- _Dataset records_
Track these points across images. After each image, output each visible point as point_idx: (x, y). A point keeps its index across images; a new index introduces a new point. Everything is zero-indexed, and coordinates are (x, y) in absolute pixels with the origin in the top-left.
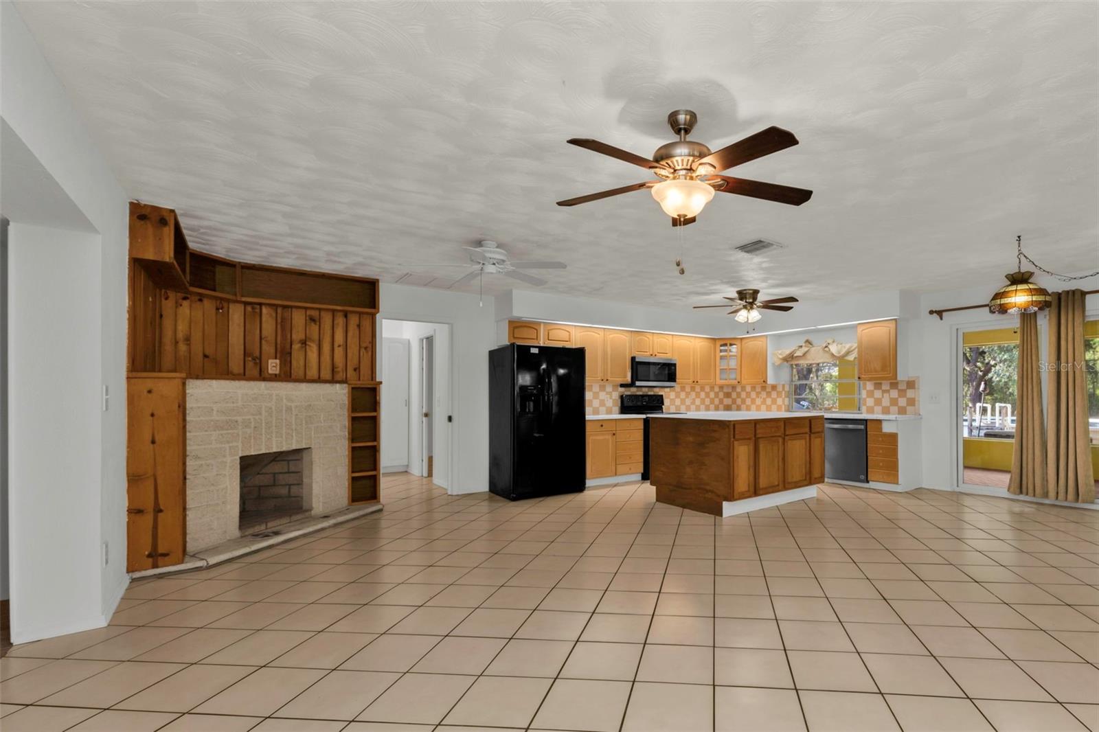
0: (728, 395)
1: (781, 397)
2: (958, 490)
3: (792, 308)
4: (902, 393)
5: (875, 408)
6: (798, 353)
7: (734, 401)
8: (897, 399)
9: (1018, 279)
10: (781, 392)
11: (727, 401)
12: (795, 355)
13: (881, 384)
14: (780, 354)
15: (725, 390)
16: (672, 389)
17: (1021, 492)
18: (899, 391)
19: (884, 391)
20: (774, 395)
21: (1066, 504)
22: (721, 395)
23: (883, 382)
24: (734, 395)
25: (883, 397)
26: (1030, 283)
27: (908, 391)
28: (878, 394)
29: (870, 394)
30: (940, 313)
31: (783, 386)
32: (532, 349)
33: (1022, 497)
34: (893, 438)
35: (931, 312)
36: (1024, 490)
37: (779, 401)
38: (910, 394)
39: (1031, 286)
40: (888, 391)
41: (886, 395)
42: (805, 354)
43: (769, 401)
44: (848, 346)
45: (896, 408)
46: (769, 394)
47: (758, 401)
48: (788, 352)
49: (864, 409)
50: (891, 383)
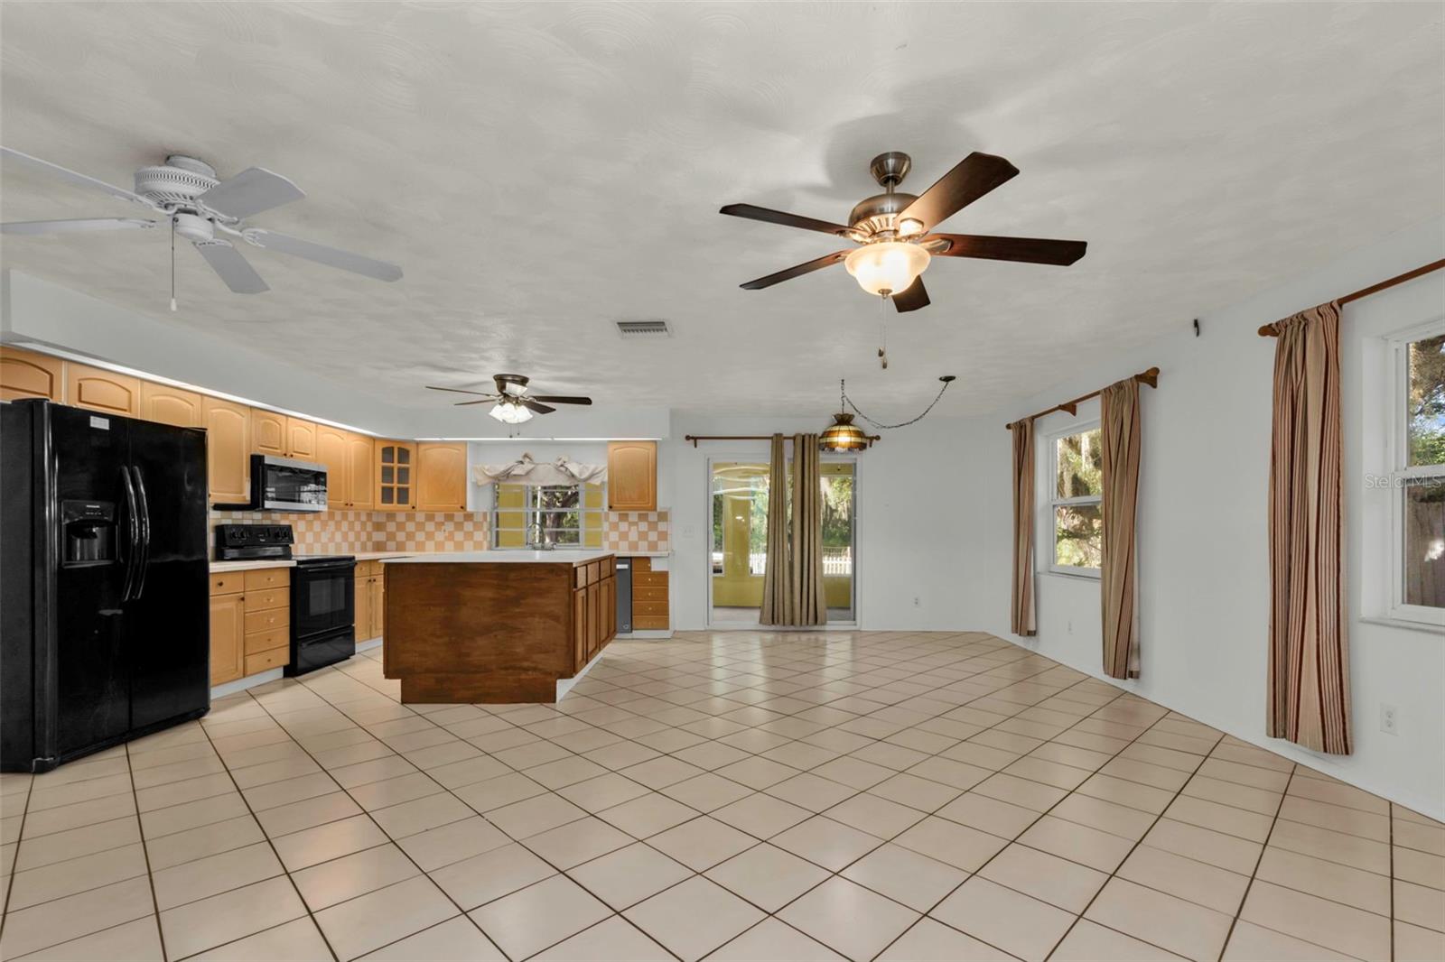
0: (379, 527)
1: (481, 530)
2: (709, 628)
3: (554, 410)
4: (653, 526)
5: (621, 543)
6: (518, 471)
7: (391, 537)
8: (647, 532)
9: (844, 420)
10: (482, 523)
11: (379, 536)
12: (513, 473)
13: (627, 515)
14: (488, 470)
15: (375, 519)
16: (316, 514)
17: (773, 623)
18: (650, 523)
19: (631, 524)
20: (468, 526)
21: (802, 629)
22: (369, 527)
23: (630, 513)
24: (391, 527)
25: (630, 530)
26: (851, 425)
27: (660, 523)
28: (624, 526)
29: (614, 527)
30: (694, 439)
31: (485, 514)
32: (92, 418)
33: (773, 627)
34: (663, 576)
35: (688, 438)
36: (776, 621)
37: (478, 536)
38: (662, 526)
39: (851, 428)
40: (636, 524)
41: (634, 528)
42: (528, 473)
43: (459, 536)
44: (592, 467)
45: (645, 544)
46: (459, 526)
47: (439, 536)
48: (501, 468)
49: (606, 544)
50: (640, 515)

- _Required action_
Put every line of the records above into a JSON list of strings, one string per line. Skip blank lines, and leave the picture lines out.

- _Answer to this task_
[
  "Track these points across images. After each image, output each visible point as point_idx: (x, y). A point keeps its index across images; a new index introduces a new point. Everything is zero-indexed, and coordinates are (x, y) in absolute pixels with the origin in the top-left.",
  "0: (728, 395)",
  "1: (781, 397)",
  "2: (958, 490)",
  "3: (792, 308)",
  "4: (902, 393)",
  "5: (875, 408)",
  "6: (798, 353)",
  "7: (734, 401)",
  "8: (897, 399)",
  "9: (1018, 279)",
  "10: (781, 392)",
  "11: (727, 401)",
  "12: (795, 355)",
  "13: (881, 384)",
  "14: (780, 354)",
  "15: (725, 390)",
  "16: (672, 389)",
  "17: (1021, 492)",
  "18: (899, 391)",
  "19: (884, 391)",
  "20: (774, 395)",
  "21: (1066, 504)",
  "22: (721, 395)",
  "23: (883, 382)",
  "24: (734, 395)",
  "25: (883, 397)",
  "26: (1030, 283)",
  "27: (908, 391)",
  "28: (878, 394)",
  "29: (870, 394)",
  "30: (940, 313)",
  "31: (783, 386)",
  "32: (532, 349)",
  "33: (1022, 497)",
  "34: (893, 438)",
  "35: (931, 312)",
  "36: (1024, 490)",
  "37: (779, 401)",
  "38: (910, 394)",
  "39: (1031, 286)",
  "40: (888, 391)",
  "41: (886, 395)",
  "42: (805, 354)",
  "43: (769, 401)",
  "44: (848, 346)",
  "45: (896, 408)",
  "46: (769, 394)",
  "47: (758, 401)",
  "48: (788, 352)",
  "49: (864, 409)",
  "50: (891, 383)",
  "0: (379, 527)",
  "1: (481, 530)",
  "2: (709, 628)",
  "3: (554, 410)",
  "4: (653, 526)",
  "5: (621, 543)",
  "6: (518, 471)",
  "7: (391, 537)",
  "8: (647, 532)",
  "9: (844, 420)",
  "10: (482, 523)",
  "11: (379, 536)",
  "12: (513, 473)",
  "13: (627, 515)",
  "14: (488, 470)",
  "15: (375, 519)",
  "16: (316, 514)",
  "17: (773, 623)",
  "18: (650, 523)",
  "19: (631, 524)",
  "20: (468, 526)",
  "21: (802, 629)",
  "22: (369, 527)",
  "23: (630, 513)",
  "24: (391, 527)",
  "25: (630, 530)",
  "26: (851, 425)",
  "27: (660, 523)",
  "28: (624, 526)",
  "29: (614, 527)",
  "30: (694, 439)",
  "31: (485, 514)",
  "32: (92, 418)",
  "33: (773, 627)",
  "34: (663, 576)",
  "35: (688, 438)",
  "36: (776, 621)",
  "37: (478, 536)",
  "38: (662, 526)",
  "39: (851, 428)",
  "40: (636, 524)",
  "41: (634, 528)",
  "42: (528, 473)",
  "43: (459, 536)",
  "44: (592, 467)",
  "45: (645, 544)",
  "46: (459, 526)",
  "47: (439, 536)",
  "48: (501, 468)",
  "49: (606, 544)",
  "50: (640, 515)"
]